THE PROBLEM.
From the entries, return every line where the string "back" shows up.

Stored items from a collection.
== == ==

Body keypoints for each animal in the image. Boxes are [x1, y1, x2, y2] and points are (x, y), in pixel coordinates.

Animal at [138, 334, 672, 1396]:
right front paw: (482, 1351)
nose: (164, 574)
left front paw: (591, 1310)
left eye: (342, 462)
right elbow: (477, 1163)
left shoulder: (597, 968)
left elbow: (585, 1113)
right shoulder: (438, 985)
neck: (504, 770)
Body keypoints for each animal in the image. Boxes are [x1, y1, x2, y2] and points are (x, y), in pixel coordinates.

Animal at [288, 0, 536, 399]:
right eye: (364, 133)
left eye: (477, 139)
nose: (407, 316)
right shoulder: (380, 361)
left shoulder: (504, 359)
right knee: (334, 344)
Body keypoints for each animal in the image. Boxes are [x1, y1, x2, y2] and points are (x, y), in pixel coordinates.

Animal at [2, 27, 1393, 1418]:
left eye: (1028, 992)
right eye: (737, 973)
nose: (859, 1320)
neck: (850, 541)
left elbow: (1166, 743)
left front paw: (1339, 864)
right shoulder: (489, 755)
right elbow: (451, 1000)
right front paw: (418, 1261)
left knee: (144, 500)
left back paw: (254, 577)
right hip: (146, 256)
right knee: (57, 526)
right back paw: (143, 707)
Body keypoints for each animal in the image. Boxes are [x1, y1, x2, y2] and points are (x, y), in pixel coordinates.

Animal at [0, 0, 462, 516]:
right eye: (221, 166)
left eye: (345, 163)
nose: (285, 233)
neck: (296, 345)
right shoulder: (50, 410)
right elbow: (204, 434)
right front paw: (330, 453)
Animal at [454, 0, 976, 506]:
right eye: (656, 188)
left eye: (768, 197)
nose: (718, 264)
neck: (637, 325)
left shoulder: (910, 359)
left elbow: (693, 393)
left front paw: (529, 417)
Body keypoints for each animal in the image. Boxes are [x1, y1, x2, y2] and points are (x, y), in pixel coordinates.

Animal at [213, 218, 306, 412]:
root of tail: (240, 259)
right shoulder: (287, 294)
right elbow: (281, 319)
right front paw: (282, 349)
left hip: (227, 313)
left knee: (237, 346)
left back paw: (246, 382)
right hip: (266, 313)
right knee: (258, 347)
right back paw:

== == ==

YOUR RESPONSE.
left back paw: (254, 577)
right back paw: (143, 707)
left back paw: (246, 382)
right back paw:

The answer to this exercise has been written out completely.